We perform the first simultaneous Bayesian inference of the temperature-dependent heavy-quark spatial diffusion coefficient $2πT\mathcal{D}_s$ and the scaled jet transport coefficient $\hat{q}/T^3$ in the quark-gluon plasma, utilizing $D$-meson nuclear modification factor $R_\text{AA}$ and elliptic flow $v_2$ data from Pb-Pb collisions at $\sqrt{s_\text{NN}} = 5.02\ \text{TeV}$. The analysis employs a unified improved Langevin transport model that incorporates both collisional and radiative energy loss, followed by coalescence plus fragmentation hadronization. The posterior distributions of the parameters of $\hat{q}/T^3$ and those of $2πT\mathcal{D}_s$ are well constrained, and compared with the results of theoretical models or other experimental data extraction, respectively. The $30-50\%$ centrality data provide significantly stronger constraints than the $0-10\%$ data. The extracted ratio $\hat{q}/κ$ between the quark jet transport and heavy-quark diffusion coefficients exhibits a non-monotonic temperature dependence, deviating from the value $2$ estimated from the definition, with a value interval spanning 0.25--0.8 corresponding to the mean values of the inferred parameters. This work establishes a data-driven quantitative relationship between these two fundamental transport properties in the same observables, offering crucial insight into their interplay in the strongly coupled medium.

Figures (5)

• Figure 1: Posterior distributions (diagonal panels) and pairwise correlations (off-diagonal panels) of the model parameters $\hat{q}_0/T_0^3$, $\hat{q}_\mathrm{c}/T_\mathrm{c}^3$, $k_{\rm 2\pi T \mathcal{D}_s}$, and $b_{\rm 2\pi T \mathcal{D}_s}$ for Pb+Pb collisions at $\sqrt{s_{\rm NN}} = 5.02$ TeV. All panels display results with 95% credibility intervals. Combined analysis of 0--10% and 30--50% centrality classes.
• Figure 2: Bayesian-inferred temperature dependence of $2\pi T\mathcal{D}_s$ as a function of $T/T_c$, comparing results obtained from the 0-10% Pb-Pb collision system (blue), the 30-50% centrality class (green), and their combined analysis (orange). The shaded bands indicate the 95% credibility regions, respectively. The model-to-Data fitting result of the ALICE Collaboration is presented at $T=T_c$ with large theoretical uncertainty ALICE:2021rxa, the 0 flavor, and the 2+1 flavor lattice QCD results Altenkort:2023oms are also plotted.

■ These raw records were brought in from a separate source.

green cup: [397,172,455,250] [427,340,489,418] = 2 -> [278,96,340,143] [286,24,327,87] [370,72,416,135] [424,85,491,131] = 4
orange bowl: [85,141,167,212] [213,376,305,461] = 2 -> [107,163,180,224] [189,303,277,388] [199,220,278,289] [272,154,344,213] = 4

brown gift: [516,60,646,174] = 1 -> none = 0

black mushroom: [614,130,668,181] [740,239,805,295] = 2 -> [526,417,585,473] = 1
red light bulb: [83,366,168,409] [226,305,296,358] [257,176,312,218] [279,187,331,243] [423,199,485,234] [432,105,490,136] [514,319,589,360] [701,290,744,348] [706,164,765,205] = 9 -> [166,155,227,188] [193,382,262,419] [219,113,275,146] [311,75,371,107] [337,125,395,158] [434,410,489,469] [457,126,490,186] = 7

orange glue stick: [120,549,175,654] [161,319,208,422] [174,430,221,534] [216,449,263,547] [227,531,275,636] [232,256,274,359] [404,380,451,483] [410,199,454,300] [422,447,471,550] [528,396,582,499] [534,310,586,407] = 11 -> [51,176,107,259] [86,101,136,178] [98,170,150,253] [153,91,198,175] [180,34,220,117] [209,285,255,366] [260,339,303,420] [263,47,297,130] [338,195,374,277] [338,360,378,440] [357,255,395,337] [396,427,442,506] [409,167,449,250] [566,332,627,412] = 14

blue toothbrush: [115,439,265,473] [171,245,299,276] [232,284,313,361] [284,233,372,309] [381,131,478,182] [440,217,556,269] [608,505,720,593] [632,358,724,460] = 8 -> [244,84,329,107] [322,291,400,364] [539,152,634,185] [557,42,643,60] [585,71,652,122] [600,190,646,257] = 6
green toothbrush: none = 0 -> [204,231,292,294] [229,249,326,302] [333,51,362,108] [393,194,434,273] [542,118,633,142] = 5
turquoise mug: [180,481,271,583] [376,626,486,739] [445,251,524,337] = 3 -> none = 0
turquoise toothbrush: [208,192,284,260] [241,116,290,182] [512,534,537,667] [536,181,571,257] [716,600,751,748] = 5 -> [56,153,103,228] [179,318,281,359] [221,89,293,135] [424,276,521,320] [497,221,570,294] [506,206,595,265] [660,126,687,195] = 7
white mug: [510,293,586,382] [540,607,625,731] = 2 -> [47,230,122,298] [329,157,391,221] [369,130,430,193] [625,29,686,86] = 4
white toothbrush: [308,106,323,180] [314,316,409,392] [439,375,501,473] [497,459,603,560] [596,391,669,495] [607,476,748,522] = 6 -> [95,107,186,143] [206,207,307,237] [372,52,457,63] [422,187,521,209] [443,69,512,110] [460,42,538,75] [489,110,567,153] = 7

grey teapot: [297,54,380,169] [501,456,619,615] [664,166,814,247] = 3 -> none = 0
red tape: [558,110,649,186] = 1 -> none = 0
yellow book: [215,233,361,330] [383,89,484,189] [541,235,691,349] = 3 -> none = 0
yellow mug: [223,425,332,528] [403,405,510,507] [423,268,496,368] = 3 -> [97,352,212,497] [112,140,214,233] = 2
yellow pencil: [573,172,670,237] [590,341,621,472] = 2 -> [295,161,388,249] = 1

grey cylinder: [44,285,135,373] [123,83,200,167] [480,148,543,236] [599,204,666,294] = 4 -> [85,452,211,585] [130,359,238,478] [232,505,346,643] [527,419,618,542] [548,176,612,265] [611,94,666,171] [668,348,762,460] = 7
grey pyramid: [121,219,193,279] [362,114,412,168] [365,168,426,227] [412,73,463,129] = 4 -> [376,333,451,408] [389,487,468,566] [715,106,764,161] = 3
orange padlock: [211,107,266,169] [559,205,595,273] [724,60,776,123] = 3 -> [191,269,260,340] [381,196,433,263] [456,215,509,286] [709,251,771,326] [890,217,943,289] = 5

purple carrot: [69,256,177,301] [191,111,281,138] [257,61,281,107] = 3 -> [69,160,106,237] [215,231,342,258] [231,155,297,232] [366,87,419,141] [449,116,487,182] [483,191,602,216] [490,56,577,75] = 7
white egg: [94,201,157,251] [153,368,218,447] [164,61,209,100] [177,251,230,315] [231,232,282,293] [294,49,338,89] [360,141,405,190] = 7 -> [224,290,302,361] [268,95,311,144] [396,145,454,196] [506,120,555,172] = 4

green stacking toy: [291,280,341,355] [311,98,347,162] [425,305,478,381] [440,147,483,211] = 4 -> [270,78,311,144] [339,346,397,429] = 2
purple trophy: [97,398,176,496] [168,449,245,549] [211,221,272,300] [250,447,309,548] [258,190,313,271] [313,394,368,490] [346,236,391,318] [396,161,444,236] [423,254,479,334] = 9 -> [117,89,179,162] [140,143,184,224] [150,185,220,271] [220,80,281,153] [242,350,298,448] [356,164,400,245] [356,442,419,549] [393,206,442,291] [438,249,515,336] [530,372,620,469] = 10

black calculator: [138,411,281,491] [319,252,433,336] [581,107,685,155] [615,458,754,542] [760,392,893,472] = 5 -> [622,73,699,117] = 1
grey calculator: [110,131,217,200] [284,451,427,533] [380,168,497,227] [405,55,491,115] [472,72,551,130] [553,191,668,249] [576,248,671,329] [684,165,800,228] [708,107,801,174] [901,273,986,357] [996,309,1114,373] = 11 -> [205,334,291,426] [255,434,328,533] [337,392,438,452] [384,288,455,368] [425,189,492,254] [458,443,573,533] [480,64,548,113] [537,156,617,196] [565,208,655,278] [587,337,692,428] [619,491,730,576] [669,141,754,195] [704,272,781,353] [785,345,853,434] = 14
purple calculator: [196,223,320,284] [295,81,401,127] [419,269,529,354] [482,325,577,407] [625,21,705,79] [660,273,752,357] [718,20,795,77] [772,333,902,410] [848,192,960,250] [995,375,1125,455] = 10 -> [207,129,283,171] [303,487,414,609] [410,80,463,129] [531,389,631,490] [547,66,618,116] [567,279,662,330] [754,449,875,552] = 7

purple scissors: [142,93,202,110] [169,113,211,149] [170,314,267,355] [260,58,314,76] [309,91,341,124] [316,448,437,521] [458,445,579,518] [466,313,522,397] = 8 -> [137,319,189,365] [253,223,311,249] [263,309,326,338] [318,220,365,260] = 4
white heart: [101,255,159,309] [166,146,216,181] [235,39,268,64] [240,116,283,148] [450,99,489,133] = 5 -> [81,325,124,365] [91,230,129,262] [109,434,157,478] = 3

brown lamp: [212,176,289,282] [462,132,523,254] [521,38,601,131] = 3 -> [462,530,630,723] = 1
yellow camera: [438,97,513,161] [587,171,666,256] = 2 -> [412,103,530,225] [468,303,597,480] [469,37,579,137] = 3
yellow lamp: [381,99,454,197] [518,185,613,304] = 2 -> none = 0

• Figure 3: The scaled jet transport coefficient $\hat{q}/T^3$ as a function of the medium temperature $T$ obtained from the 0-10$\%$ Pb+Pb collision system (blue), the 30-50$\%$ centrality class (green), and their combined analysis (orange), compared to results from a global fitting to experimental data of large $p_T$ light hadron at LHC (black-dashed line) Xie:2024xbn, JETSCAPE (black shadow) JETSCAPE:2021ehl and the JET Collaboration (red dots) JET:2013cls. All results are presented using mean values of the inferred parameters $\hat{q}_0/T^3$ and $\hat{q}_c/T^3$ along with 95% credibility intervals.
• Figure 4: The ratio $\hat{q}/\kappa$ as a function of the medium temperature $T$ obtained from the 0-10$\%$ Pb+Pb collision system (blue), the 30-50$\%$ centrality class (green), and their combined analysis (orange). The results are presented using mean values of the inferred parameters along with 95$\%$ credibility regions.
• Figure 5: Prior and Posterior predictions of observables vs. data from ALICE and CMS with 95% credibility intervals.